**PROBLEM**.
Copy out the text from each of the records below, keeping every line unchanged, and leave the pictures out of your answer.
::: RECORD EXTRACTS
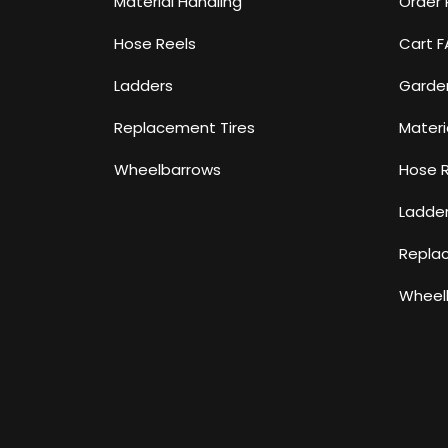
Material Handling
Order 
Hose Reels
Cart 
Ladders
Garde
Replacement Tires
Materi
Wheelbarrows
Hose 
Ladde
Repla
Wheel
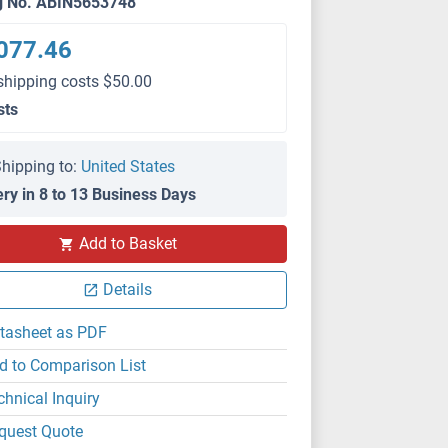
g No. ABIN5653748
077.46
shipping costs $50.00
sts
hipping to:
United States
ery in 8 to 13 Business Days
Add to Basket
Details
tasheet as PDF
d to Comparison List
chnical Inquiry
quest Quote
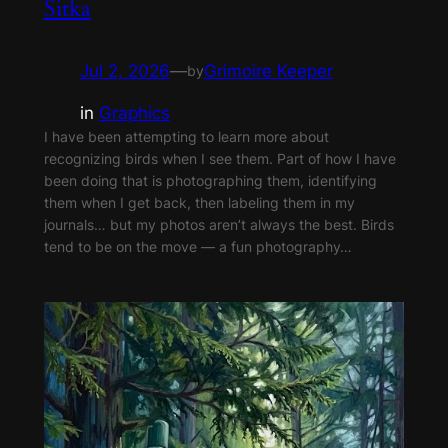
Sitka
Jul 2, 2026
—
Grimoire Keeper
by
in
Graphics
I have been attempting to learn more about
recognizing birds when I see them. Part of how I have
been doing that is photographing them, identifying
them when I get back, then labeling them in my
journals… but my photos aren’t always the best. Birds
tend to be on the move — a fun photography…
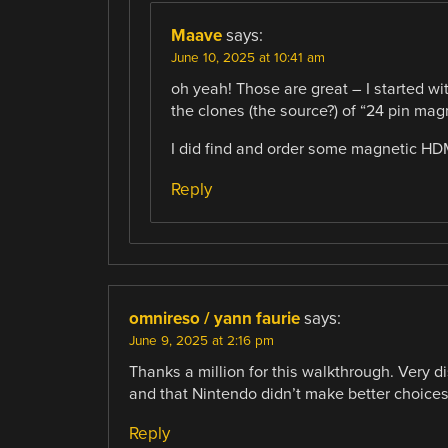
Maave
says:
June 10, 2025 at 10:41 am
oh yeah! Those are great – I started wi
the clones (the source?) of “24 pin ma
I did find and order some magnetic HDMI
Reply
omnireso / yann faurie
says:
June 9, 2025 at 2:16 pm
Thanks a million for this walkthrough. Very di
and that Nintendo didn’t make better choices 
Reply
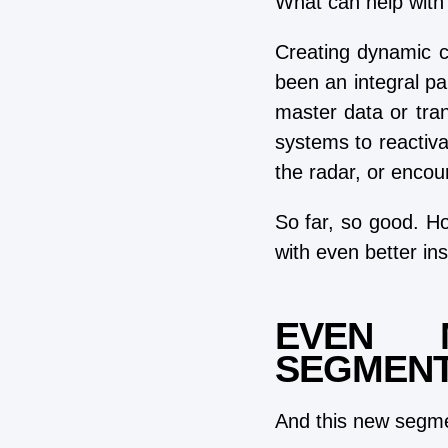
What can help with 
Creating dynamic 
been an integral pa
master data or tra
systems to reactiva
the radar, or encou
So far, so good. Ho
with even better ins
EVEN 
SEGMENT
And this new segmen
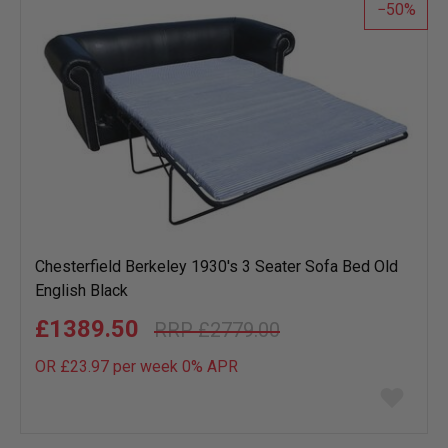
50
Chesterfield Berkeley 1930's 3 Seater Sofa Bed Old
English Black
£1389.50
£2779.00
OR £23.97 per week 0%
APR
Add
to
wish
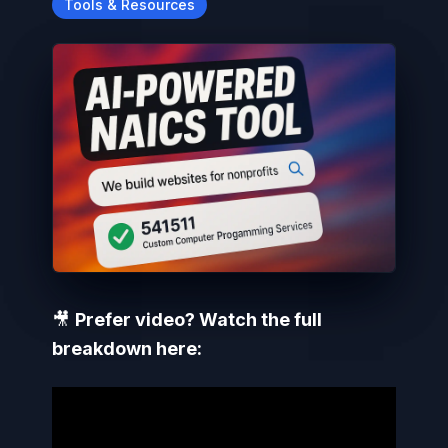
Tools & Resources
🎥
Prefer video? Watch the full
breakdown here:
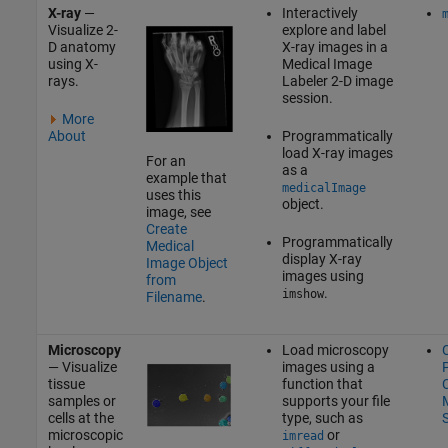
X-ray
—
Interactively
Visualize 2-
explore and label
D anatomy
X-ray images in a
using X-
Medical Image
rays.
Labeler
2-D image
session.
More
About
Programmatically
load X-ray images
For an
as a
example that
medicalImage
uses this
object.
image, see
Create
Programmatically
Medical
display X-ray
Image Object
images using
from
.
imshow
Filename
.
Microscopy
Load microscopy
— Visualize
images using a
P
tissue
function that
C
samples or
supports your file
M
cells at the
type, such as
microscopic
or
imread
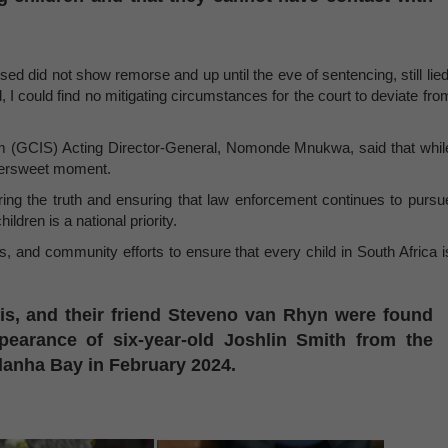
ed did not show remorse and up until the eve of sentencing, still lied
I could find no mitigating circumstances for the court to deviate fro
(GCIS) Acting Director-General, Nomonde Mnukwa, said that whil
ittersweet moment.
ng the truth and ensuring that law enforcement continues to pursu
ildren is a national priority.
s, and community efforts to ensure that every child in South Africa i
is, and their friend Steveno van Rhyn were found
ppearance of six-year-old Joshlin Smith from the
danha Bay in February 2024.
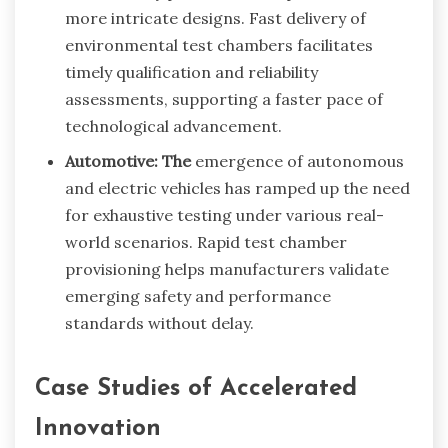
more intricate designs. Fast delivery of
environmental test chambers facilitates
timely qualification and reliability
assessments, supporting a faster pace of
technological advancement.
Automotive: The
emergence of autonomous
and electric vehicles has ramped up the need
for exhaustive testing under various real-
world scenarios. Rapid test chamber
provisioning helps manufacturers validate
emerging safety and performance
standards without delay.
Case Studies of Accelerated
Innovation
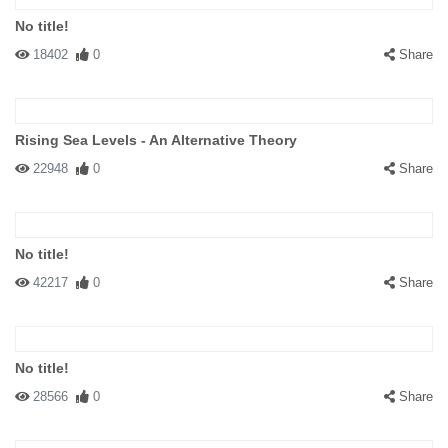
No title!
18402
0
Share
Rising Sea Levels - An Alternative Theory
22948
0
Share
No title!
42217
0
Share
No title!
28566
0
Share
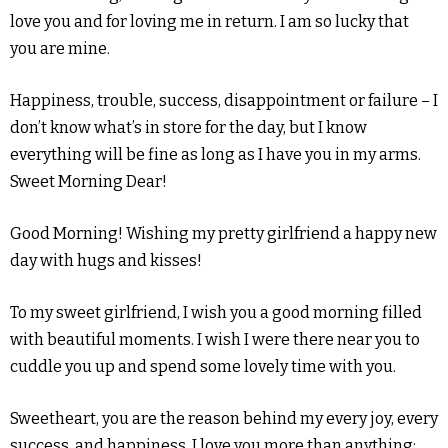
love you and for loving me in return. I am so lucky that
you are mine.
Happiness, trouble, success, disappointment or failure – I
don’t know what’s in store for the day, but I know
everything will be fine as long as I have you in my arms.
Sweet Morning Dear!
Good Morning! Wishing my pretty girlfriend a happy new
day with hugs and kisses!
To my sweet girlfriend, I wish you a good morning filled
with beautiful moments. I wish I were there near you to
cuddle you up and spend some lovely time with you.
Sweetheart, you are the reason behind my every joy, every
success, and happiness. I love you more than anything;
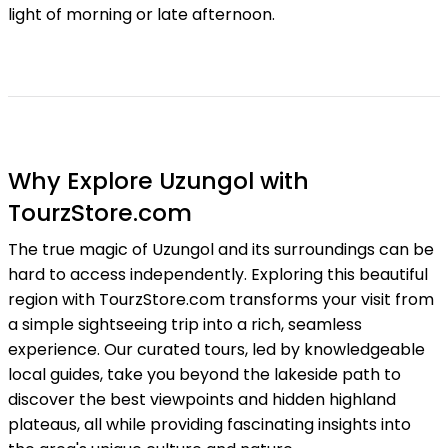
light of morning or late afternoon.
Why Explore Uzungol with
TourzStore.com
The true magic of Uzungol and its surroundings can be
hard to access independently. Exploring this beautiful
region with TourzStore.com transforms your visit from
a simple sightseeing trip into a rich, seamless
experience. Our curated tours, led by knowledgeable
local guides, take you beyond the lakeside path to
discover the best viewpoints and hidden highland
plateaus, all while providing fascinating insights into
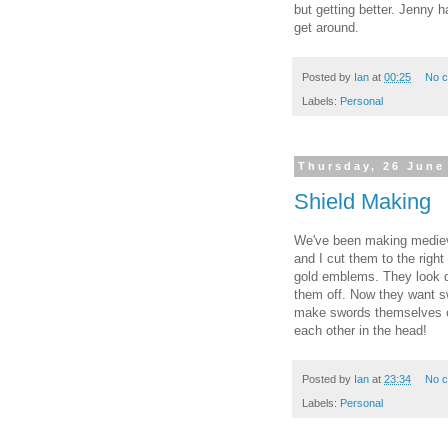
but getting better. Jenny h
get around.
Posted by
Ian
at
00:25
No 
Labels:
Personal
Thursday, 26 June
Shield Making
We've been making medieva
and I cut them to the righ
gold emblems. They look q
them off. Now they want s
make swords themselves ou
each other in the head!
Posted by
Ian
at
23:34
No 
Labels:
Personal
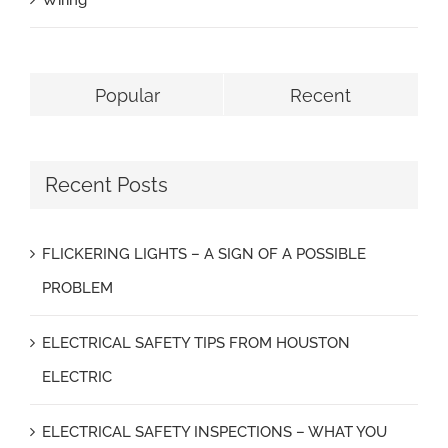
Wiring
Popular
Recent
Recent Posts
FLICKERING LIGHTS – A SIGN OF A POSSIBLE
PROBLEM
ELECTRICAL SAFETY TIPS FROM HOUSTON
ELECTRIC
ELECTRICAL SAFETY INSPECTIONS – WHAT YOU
::::::
**ANSWER TO THIS EXERCISE**.
Material Handling
Order 
Hose Reels
Cart 
Ladders
Garde
Replacement Tires
Materi
Wheelbarrows
Hose 
Ladde
Repla
Wheel
g No. ABIN5653748
077.46
shipping costs $50.00
sts
hipping to:
United States
ery in 8 to 13 Business Days
Add to Basket
Details
tasheet as PDF
d to Comparison List
chnical Inquiry
quest Quote
Sitka
Jul 2, 2026
—
Grimoire Keeper
by
in
Graphics
I have been attempting to learn more about
recognizing birds when I see them. Part of how I have
been doing that is photographing them, identifying
them when I get back, then labeling them in my
journals… but my photos aren’t always the best. Birds
tend to be on the move — a fun photography…
Maave
says:
June 10, 2025 at 10:41 am
oh yeah! Those are great – I started wi
the clones (the source?) of “24 pin ma
I did find and order some magnetic HDMI
Reply
omnireso / yann faurie
says:
June 9, 2025 at 2:16 pm
Thanks a million for this walkthrough. Very di
and that Nintendo didn’t make better choices 
Reply
What can help with 
Creating dynamic 
been an integral pa
master data or tra
systems to reactiva
the radar, or encou
So far, so good. Ho
with even better ins
EVEN 
SEGMENT
And this new segmen
50
Chesterfield Berkeley 1930's 3 Seater Sofa Bed Old
English Black
£1389.50
£2779.00
OR £23.97 per week 0%
APR
Add
to
wish
Tools & Resources
🎥
Prefer video? Watch the full
breakdown here:
X-ray
—
Interactively
Visualize 2-
explore and label
D anatomy
X-ray images in a
using X-
Medical Image
rays.
Labeler
2-D image
session.
More
About
Programmatically
load X-ray images
For an
as a
example that
medicalImage
uses this
object.
image, see
Create
Programmatically
Medical
display X-ray
Image Object
images using
from
.
imshow
Filename
.
Microscopy
Load microscopy
— Visualize
images using a
P
tissue
function that
C
samples or
supports your file
M
cells at the
type, such as
microscopic
or
imread
ed did not show remorse and up until the eve of sentencing, still lied
I could find no mitigating circumstances for the court to deviate fro
(GCIS) Acting Director-General, Nomonde Mnukwa, said that whil
ittersweet moment.
ng the truth and ensuring that law enforcement continues to pursu
ildren is a national priority.
s, and community efforts to ensure that every child in South Africa i
is, and their friend Steveno van Rhyn were found
ppearance of six-year-old Joshlin Smith from the
danha Bay in February 2024.
more intricate designs. Fast delivery of
environmental test chambers facilitates
timely qualification and reliability
assessments, supporting a faster pace of
technological advancement.
Automotive: The
emergence of autonomous
and electric vehicles has ramped up the need
for exhaustive testing under various real-
world scenarios. Rapid test chamber
provisioning helps manufacturers validate
emerging safety and performance
standards without delay.
Case Studies of Accelerated
Innovation
No title!
18402
0
Share
Rising Sea Levels - An Alternative Theory
22948
0
Share
No title!
42217
0
Share
No title!
28566
0
Share
love you and for loving me in return. I am so lucky that
you are mine.
Happiness, trouble, success, disappointment or failure – I
don’t know what’s in store for the day, but I know
everything will be fine as long as I have you in my arms.
Sweet Morning Dear!
Good Morning! Wishing my pretty girlfriend a happy new
day with hugs and kisses!
To my sweet girlfriend, I wish you a good morning filled
with beautiful moments. I wish I were there near you to
cuddle you up and spend some lovely time with you.
Sweetheart, you are the reason behind my every joy, every
success, and happiness. I love you more than anything;
light of morning or late afternoon.
Why Explore Uzungol with
TourzStore.com
The true magic of Uzungol and its surroundings can be
hard to access independently. Exploring this beautiful
region with TourzStore.com transforms your visit from
a simple sightseeing trip into a rich, seamless
experience. Our curated tours, led by knowledgeable
local guides, take you beyond the lakeside path to
discover the best viewpoints and hidden highland
plateaus, all while providing fascinating insights into
but getting better. Jenny h
get around.
Posted by
Ian
at
00:25
No 
Labels:
Personal
Thursday, 26 June
Shield Making
We've been making medieva
and I cut them to the righ
gold emblems. They look q
them off. Now they want s
make swords themselves ou
each other in the head!
Posted by
Ian
at
23:34
No 
Labels:
Personal
Wiring
Popular
Recent
Recent Posts
FLICKERING LIGHTS – A SIGN OF A POSSIBLE
PROBLEM
ELECTRICAL SAFETY TIPS FROM HOUSTON
ELECTRIC
ELECTRICAL SAFETY INSPECTIONS – WHAT YOU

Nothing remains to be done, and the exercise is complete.